Did you know most Silicon Valley parents strictly limit their kids' time on technology? That Steve Jobs was a low tech parent? They know better than anyone the talent tech has for sucking us in and draining us dry. They use safeguards. Why shouldn't we? 

Create some zones that are going to be tech free for the month of December. Mealtimes. An hour before bedtime. Homework time. An hour after school. The car. (Hey, we've had our best discussion in the car. This does not happen when Angry Birds and videos are playing in the backseat.) Whatever works for your family. Agree that the phones, tablets, etc go down for that time. On penalty of death by battery drain. Parents—this applies to you. Tech addiction is not confined to the young.

Declare a Fast. 

Determine some media that is going to be put down for the entire month. Trust me—you will feel freer. You will find time where you didn't know it existed. Choose some of the ones I mentioned above or choose something that works better for yourself. Choose something that's going to be felt. (Ex: I don't watch TV, so giving that up would not have been a challenge.) Let family members choose what will make them the most free. 

Make a competition out of it, if that's the way you roll. Anyone caught cheating has to put a dollar in the jar. At the end of the month, donate the money or let the “winner” for the month choose a fun thing to spend it on.

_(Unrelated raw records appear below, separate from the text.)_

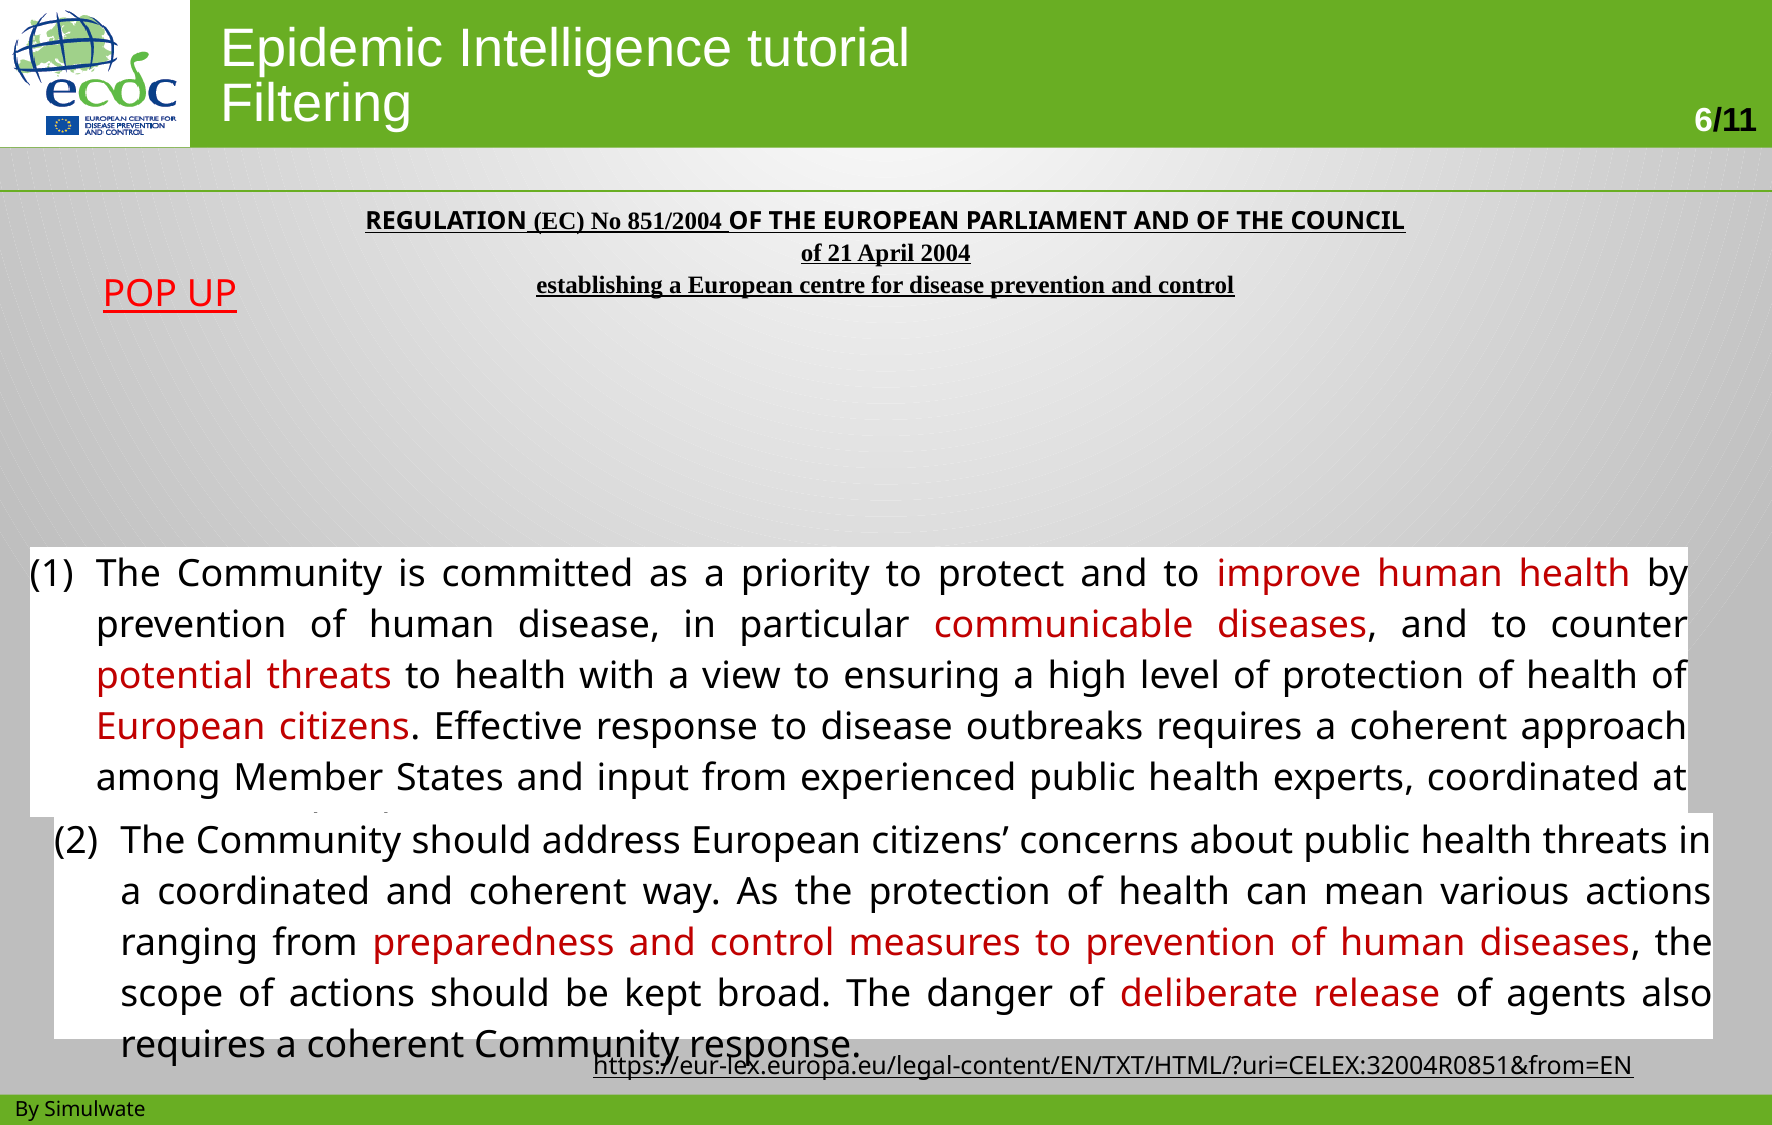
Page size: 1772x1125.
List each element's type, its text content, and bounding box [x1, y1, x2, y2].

picture [0, 0, 190, 147]
table_header The Community should address European citizens’ concerns about public health threats in a coordinated and coherent way. As the protection of health can mean various actions ranging from preparedness and control measures to prevention of human diseases, the scope of actions should be kept broad. The danger of deliberate release of agents also requires a coherent Community response. [120, 813, 1713, 1039]
text_box https://eur-lex.europa.eu/legal-content/EN/TXT/HTML/?uri=CELEX:32004R0851&from=EN [342, 1045, 1772, 1088]
table_header (1) [30, 547, 96, 817]
text_box POP UP [0, 267, 340, 323]
table_header The Community is committed as a priority to protect and to improve human health by prevention of human disease, in particular communicable diseases, and to counter potential threats to health with a view to ensuring a high level of protection of health of European citizens. Effective response to disease outbreaks requires a coherent approach among Member States and input from experienced public health experts, coordinated at Community level. [96, 547, 1688, 813]
text_box REGULATION (EC) No 851/2004 OF THE EUROPEAN PARLIAMENT AND OF THE COUNCIL of 21 April 2004 establishing a European centre for disease prevention and control [0, 200, 1772, 307]
table_header (2) [54, 813, 120, 1039]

Just don't choose to eliminate Christmas movies. Because Charlie Brown Christmas.

Plan alternatives. 

Keep a list of things you can do instead of going on Facebook or Youtube. Snowball fight. Library trip. Reading. Volunteering. Have a real discussion, bake Christmas cookies, address cards. Have board games, puzzles, or art supplies set up in a central location. If there are choices that are ready to go, the mindless electronic siren call won't be as alluring.

Make a new habit. 

Create a go-to choice for those times you feel yourself moving toward that Facebook tab. Pray for the person you wanted to check on instead. Think of a kind act to do for someone. Text someone something encouraging. Do something to be the hands and feet of Jesus during his holiday season. (Don't go eat a Christmas cookie. Bad new habit. Trust me on this one.)

And have a wonderfully quiet December.